Si, à l’expiration de cette durée et au plus tard à l’issue d’un délai d’un mois à compter de l’échéance, le preneur reste et est laissé en possession, il s’opère un nouveau bail dont l’effet est réglé par les dispositions du présent chapitre (statut des baux commerciaux) ;
La cour constate au cas d’espèce que les parties ont conclu non pas un bail mais bien deux baux à caractère saisonnier, les 22 mars 2007 et 1er décembre 2010 ; que chacun des deux baux avait une durée de 20 mois ; que c’est ainsi qu’après le 30 novembre 2012 Monsieur X a été laissé dans les lieux par son bailleur puisque les sommes réclamées à ce jour s’élèvent à un montant de 49.080,66 € pour un loyer mensuel de 550 € ainsi que spécifié dans le commandement de payer ;
La cour dira en conséquence que le bail à caractère saisonnier initial est devenu de nature commercial et comme tel soumis au statut des baux commerciaux à l’expiration du délai de 2 ans résultant du cumul des deux baux ;
La cour rappellera aussi qu’il résulte des dispositions de l’article L 145-41 du code de commerce applicable au moment de la conclusion des deux baux successifs que : « Toute clause insérée dans le bail prévoyant la résiliation de plein droit ne produit effet qu’un mois après un commandement demeuré infructueux.
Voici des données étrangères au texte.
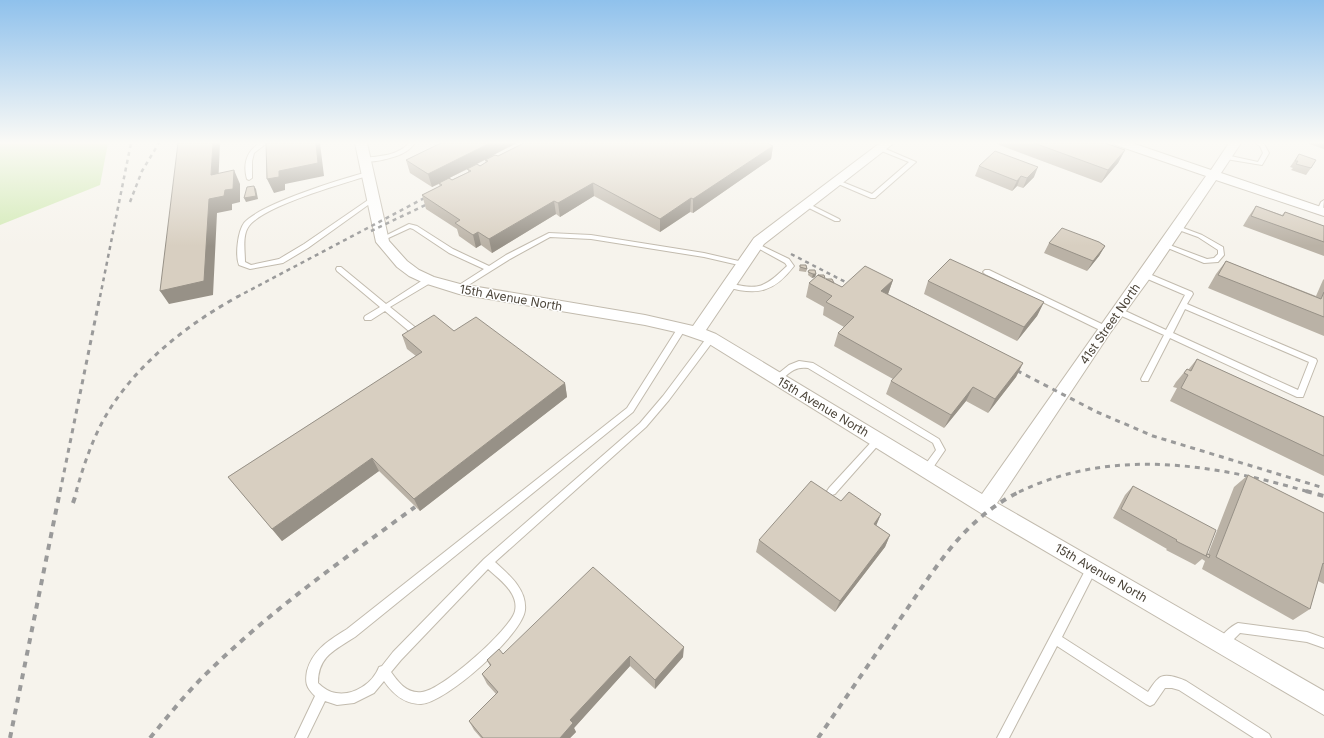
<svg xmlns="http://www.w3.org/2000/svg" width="1324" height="738" font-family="Inter,sans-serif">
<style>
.green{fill:#d2eab5}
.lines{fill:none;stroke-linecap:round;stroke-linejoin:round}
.lane-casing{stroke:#c2bbae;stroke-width:2}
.street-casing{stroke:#c2bbae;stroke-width:2}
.lane{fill:#fff;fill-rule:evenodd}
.street{fill:#fff;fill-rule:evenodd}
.rail-far2{stroke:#9a9a9a;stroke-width:2.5;stroke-dasharray:4 4;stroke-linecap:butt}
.rail-far1{stroke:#9a9a9a;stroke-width:3;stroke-dasharray:5 5;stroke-linecap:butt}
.rail{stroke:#9a9a9a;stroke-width:4;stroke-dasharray:6 6;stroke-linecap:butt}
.wall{fill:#bab2a6;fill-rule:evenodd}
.shaded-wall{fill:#979187}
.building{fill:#d8cfc1;stroke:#979187}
.labels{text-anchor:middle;stroke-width:3;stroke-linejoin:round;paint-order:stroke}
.street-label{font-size:12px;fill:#4b4439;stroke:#fff}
</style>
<rect width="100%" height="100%" fill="#f6f3ec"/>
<!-- green -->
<path class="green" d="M 0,143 L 108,143 L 100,185 L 0,225 Z"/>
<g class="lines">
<!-- lane casing -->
<g class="lane-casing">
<path id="lane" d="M 260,143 L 267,143 L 254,153 L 252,161 L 252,178 L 249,180 L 247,179 C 243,165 246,151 260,143 Z
M 409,143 L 415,143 C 412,147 409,150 405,152 C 398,157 368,165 361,160 L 364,158 C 379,156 398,156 409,143 Z
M 1255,143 L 1264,144 L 1269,153 L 1262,165 L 1226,159 L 1223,157 L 1226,155 L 1258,162 L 1263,153 L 1260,146 Z
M 881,147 L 916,162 L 875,198 L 871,198 L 836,183 L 836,181 L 840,181 L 872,194 L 909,162 L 879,150 L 878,149 Z
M 368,172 L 371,174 L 370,175 C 343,184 265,205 249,226 C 242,235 245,251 245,262 L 251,265 L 279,259 L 304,244 L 371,198 L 375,198 L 375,200 L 308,248 L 283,263 L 250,269 L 239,265 C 235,255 238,231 244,223 C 260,204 341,179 368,172 Z
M 1324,200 L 1323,211 L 1322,212 L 1318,212 L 1317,211 L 1321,202 Z
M 807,203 L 839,219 L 840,220 L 839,221 L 835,221 L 805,206 L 805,204 Z
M 409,224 L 417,226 L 453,249 L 489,266 L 506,255 L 549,233 L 591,235 L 704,253 L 743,262 L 746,264 L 743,266 L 704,257 L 591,239 L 550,237 L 510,259 L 459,291 L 456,291 L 455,289 L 456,287 L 484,269 L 449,253 L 413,229 L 410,228 L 384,240 L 380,240 L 379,239 Z
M 1178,226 L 1202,235 L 1223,247 L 1224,255 L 1218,262 L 1204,263 L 1163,246 L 1163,244 L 1167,244 L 1207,259 L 1214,258 L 1218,254 L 1218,250 L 1198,237 L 1176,229 L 1175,228 Z
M 756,243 L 789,259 L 794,266 C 774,292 758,296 726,287 L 725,285 L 726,283 L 729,283 C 759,291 765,287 787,266 L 785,263 L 754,246 L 753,245 Z
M 337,267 L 341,267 L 386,304 L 426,278 L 432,278 L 433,280 L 432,282 L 390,307 L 416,328 L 417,330 L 416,332 L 410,332 L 385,311 L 371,320 L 365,320 L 364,318 L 365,316 L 380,307 L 337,271 L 336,269 Z
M 985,270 L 989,270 L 1108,327 L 1109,329 L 1108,331 L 1102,331 L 985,274 L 983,272 Z
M 1143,273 L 1147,273 L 1192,292 L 1193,294 L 1187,304 L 1316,359 L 1317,361 L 1303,397 L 1297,397 L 1170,338 L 1148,381 L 1142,381 L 1141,379 L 1164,335 L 1115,313 L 1114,311 L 1118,308 L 1121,309 L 1166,330 L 1185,295 L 1143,277 L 1141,275 ZM 1185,309 L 1309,362 L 1298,390 L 1173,333 Z
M 682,325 L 686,328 L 633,412 L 355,637 C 335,650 318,656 318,683 C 323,688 329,692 336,693 C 354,696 373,683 379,667 L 382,666 L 393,652 L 484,559 L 640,423 L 663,396 L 708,336 L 714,336 L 715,338 L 714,340 L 669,400 L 646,427 L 495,562 C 508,574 527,589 525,610 C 523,634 446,703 421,704 C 404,704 393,694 384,681 L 374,693 L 354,703 L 337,705 L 325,701 L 307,738 L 295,738 L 315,696 C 306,687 305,683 307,671 C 313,649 330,640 347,629 L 627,408 L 679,326 ZM 488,569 C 499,579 519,593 515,611 C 511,629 441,691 422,692 C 407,694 399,683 391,672 L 401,660 Z
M 799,361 L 813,363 L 939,439 L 945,450 L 930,472 L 927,473 L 924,472 L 922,469 L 936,450 L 933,443 L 808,368 C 795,366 789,373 780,381 L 774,381 L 773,379 L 774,377 L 789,365 Z
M 878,436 L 881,438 L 882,440 L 881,442 L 835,494 L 832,495 L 829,494 L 827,491 L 829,488 L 875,438 Z
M 1092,563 L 1096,565 L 1097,568 L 1062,637 L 1148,692 C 1151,688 1154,682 1158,679 C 1164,672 1179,678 1186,681 L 1269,734 L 1271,738 L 1254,738 L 1179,690 L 1172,688 L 1165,688 L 1154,704 L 1150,706 L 1146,704 L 1057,646 L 1009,738 L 997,738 L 1088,565 Z
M 1238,623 L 1307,632 L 1324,638 L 1324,648 L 1307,642 L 1240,633 L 1226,647 L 1222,648 L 1218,647 L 1217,643 C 1220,636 1231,626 1238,623 Z"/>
</g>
<!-- street casing -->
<g class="street-casing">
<path id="street" d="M 355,143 L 367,143 L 389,241 L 407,261 L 419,270 L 434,277 L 460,284 L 645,315 L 693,326 L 754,238 L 880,143 L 894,143 L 764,244 L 706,330 L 716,334 L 982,494 L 1206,176 L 1116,145 L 1114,143 L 1132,143 L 1211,170 L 1229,143 L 1241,143 L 1221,173 L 1324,208 L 1324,216 L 1216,180 L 1150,278 L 1110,333 L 997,503 L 1324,691 L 1324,715 L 984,515 L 706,342 L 680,333 L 645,325 L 459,294 L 424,283 L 409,276 L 397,267 L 376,242 Z"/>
</g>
<!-- lane -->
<use href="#lane" class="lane"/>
<!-- street -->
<use href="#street" class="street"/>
<!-- rail-far2 -->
<path class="rail-far2" d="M 130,202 L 142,171 L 159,143
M 371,231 L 436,200
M 791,254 L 857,288
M 100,297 L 131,143
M 237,297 L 432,194"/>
<!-- rail-far1 -->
<path class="rail-far1" d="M 1008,366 L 1097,412 L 1153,436 L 1324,488
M 60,492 L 100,296
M 76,492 C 84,464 93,437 108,412 C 138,363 189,323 239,296
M 1019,492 C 1112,447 1214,464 1309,492"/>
<!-- rail -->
<path class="rail" d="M 1306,491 L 1324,496
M 73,503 L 77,491
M 10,738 L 60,491
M 150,738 C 169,715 187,692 208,672 C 271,610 344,559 415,507
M 818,738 C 845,699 871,661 898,622 C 935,570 961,520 1021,491"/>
</g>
<!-- wall -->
<path class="wall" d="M 994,143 L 1105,143 L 1125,150 L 1118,163 L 1101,183 Z
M 1306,143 L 1324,143 L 1324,149 Z
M 773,146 L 771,159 L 693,213 L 690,212 L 660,232 L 594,196 L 560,217 L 556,214 L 492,253 L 481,245 L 476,248 L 459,236 L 457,229 L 426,209 L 422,195 L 440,187 L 439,184 L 432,187 L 410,173 L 406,160 L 495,155 L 498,156 ZM 485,160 L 486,163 L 480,166 L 477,164 ZM 468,169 L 468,172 L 452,180 L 449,178 Z
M 1299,154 L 1311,168 L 1306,175 L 1291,170 L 1293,168 L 1290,167 Z
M 979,166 L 1034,177 L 1023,188 L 1017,186 L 1012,191 L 975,176 Z
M 1256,206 L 1282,215 L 1285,212 L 1324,226 L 1324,256 L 1243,226 L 1249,216 Z
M 1049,243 L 1105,246 L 1099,256 L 1087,271 L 1044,253 Z
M 1226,261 L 1316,296 L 1323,280 L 1324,279 L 1324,336 L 1208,288 L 1216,274 Z
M 800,265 L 807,269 L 806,272 L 799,271 Z
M 809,270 L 816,274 L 815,277 L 812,278 L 808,275 Z
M 893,280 L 888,294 L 1023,363 L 1016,377 L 988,413 L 966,401 L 944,428 L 886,394 L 891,381 L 893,379 L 834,346 L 838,333 L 844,327 L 823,315 L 824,307 L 806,297 L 809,283 L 833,283 L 842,287 Z
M 928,281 L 1044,302 L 1037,316 L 1017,341 L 924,294 Z
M 454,331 L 565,383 L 567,397 L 420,511 L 379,471 L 282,541 L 228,477 L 416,356 L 407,349 L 402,335 Z
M 1197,359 L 1324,417 L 1324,476 L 1170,401 L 1177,388 L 1173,387 L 1176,382 L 1187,369 L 1188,370 Z
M 1248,475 L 1324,513 L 1324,584 L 1318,581 L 1310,609 L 1293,620 L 1202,569 L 1205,561 L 1202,559 L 1195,565 L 1166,550 L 1167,549 L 1113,518 L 1125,495 L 1133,486 L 1208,554 L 1234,487 Z
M 841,501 L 881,514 L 876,525 L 890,535 L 885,547 L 835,612 L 756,552 L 759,540 Z
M 503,654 L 683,657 L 655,689 L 630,666 L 574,728 L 576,732 L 570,738 L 481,738 L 474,730 L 469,721 L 496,694 L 487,684 L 482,674 L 490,666 L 487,660 Z"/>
<!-- shaded-wall -->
<path class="shaded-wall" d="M 213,143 L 220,143 L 218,188 L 211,175 Z
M 316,143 L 320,143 L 324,176 L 285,184 L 285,190 L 274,193 L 267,179 Z
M 490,143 L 517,143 L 432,187 L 428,174 Z
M 773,146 L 771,159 L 693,213 L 693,199 Z
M 1125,150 L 1118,163 L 1101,183 L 1108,170 Z
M 1038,167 L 1034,177 L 1023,188 L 1027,178 Z
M 234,170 L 240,184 L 240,202 L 232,204 L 232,210 L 217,213 L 213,295 L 169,304 L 160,291 L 209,199 Z
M 1021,176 L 1017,186 L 1012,191 L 1017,181 Z
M 593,183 L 594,196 L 560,217 L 558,203 Z
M 254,186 L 256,189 L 258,199 L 246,202 L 244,198 Z
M 691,198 L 690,212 L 660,232 L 660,219 Z
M 554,201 L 556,214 L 492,253 L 489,239 Z
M 478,232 L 481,245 L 476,248 L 473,235 Z
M 1105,246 L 1099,256 L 1087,271 L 1093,261 Z
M 813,274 L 816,274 L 815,277 L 812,278 Z
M 893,280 L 888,294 L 877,305 L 881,291 Z
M 1044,302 L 1037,316 L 1017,341 L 1024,327 Z
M 1023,363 L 1016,377 L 988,413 L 995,399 Z
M 565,383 L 567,397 L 420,511 L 414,499 Z
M 973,387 L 966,401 L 944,428 L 951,415 Z
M 372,458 L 379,471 L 282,541 L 272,529 Z
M 881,514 L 876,526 L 874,524 Z
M 890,535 L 885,547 L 835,612 L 840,601 Z
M 684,647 L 683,657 L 655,689 L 655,680 Z
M 630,656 L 630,666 L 574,728 L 576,732 L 570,738 L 560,738 L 570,720 Z"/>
<!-- building -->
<path class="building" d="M 178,143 L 213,143 L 211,175 L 234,170 L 233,189 L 225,190 L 224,196 L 209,199 L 204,281 L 160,291 Z
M 266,143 L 316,143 L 318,163 L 279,171 L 279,177 L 267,179 Z
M 441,143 L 490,143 L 428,174 L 406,160 Z
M 524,143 L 767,143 L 773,146 L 693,199 L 691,198 L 660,219 L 593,183 L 558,203 L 554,201 L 489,239 L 478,232 L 473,235 L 455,223 L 460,220 L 422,195 L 442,185 L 439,183 L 449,178 L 452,180 L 471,171 L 467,169 L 477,164 L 480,166 L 488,161 L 485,160 L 495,155 L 498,156 Z
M 1034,143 L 1105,143 L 1125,150 L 1108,170 Z
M 995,151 L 1038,167 L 1027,178 L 1021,176 L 1017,181 L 979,166 Z
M 1299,154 L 1316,160 L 1311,168 L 1296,164 L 1298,161 L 1295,161 Z
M 254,186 L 256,196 L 244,198 L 247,187 Z
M 1256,206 L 1283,216 L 1285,212 L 1324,226 L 1324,242 L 1251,216 Z
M 1062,228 L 1099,242 L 1105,246 L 1093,261 L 1049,243 Z
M 950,259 L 1044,302 L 1024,327 L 928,281 Z
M 1226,261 L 1321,299 L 1324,292 L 1324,317 L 1218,275 Z
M 800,265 L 806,265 L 807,269 L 800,267 Z
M 865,266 L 893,280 L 881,291 L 1023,363 L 995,399 L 973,387 L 951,415 L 891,381 L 902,369 L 838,333 L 854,317 L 826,302 L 832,296 L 809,283 L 818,275 L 842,287 Z
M 809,270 L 815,270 L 816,274 L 813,274 L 808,272 Z
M 818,275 L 818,276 L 818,275 L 824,275 L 825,278 Z
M 826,279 L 832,279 L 834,283 Z
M 434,315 L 454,331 L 476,317 L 565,383 L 414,499 L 372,458 L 272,529 L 228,477 L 422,352 L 402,335 Z
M 1197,359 L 1324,417 L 1324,456 L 1181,388 L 1188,375 L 1184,373 L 1187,369 L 1191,371 Z
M 1248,475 L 1324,513 L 1324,564 L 1323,563 L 1310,609 L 1216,557 Z
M 811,481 L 841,501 L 849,492 L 881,514 L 874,524 L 890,535 L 840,601 L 759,540 Z
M 1133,486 L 1216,530 L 1206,556 L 1176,541 L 1177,540 L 1121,509 Z
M 1207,554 L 1210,555 L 1209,558 L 1206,556 Z
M 593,567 L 684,647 L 655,680 L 630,656 L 570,720 L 573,723 L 560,738 L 483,738 L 469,721 L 498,692 L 482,674 L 491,665 L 487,660 L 499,649 L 503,654 Z"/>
<!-- sky -->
<linearGradient id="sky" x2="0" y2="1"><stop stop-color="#8fc1ec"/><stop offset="0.58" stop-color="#fbfaf6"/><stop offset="1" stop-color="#fbfaf6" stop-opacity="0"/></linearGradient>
<rect width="1324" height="246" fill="url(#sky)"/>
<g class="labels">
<!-- street labels -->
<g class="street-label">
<text transform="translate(511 298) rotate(10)" y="4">15th Avenue North</text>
<text transform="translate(1110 324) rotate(-55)" y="4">41st Street North</text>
<text transform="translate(823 407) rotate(31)" y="4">15th Avenue North</text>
<text transform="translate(1101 573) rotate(30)" y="4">15th Avenue North</text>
</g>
</g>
</svg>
Le commandement doit, à peine de nullité, mentionner ce délai. » ; la cour rappellera aussi que cette clause est d’ordre public et qu’il ne peut y être dérogé ;
La cour constate que dans les deux baux, précités, la clause résolutoire prévoit expressément un délai de 8 jours et non pas un délai de 1 mois ;
La cour dira donc que c’est à mon droit que Monsieur X soutient la nullité de cette clause et par suite la nullité du commandement de payer visant cette clause ; il sera fait droit à cette demande ;
En conséquence la cour, réformant la décision entreprise en toutes ses dispositions, déboutera Monsieur Y en toutes ses demandes ;
Monsieur Y sera condamné à payer à Monsieur X une somme de 3.000 € sur la base des dispositions de l’article 700 du CPC et aux entiers dépens de toute la procédure ;
PAR CES MOTIFS,
La Cour,
Reçoit Monsieur X en son appel et le déclare régulier en la forme,
Au fond,
Infirme la décision entreprise en toutes ses dispositions et statuant à nouveau ;
Déclare nulle et de nul effet la clause résolutoire insérée au bail en date du 1er décembre 2010 ;
Déclare nul et de nul effet le commandement de payer en date du 2 septembre 2019 ;
Déboute Monsieur Y en toutes ses demandes ;
Condamne Monsieur Y à payer à Monsieur X une somme de 3.000 € sur la base des dispositions de l’article 700 du CPC et aux entiers dépens de toute la procédure.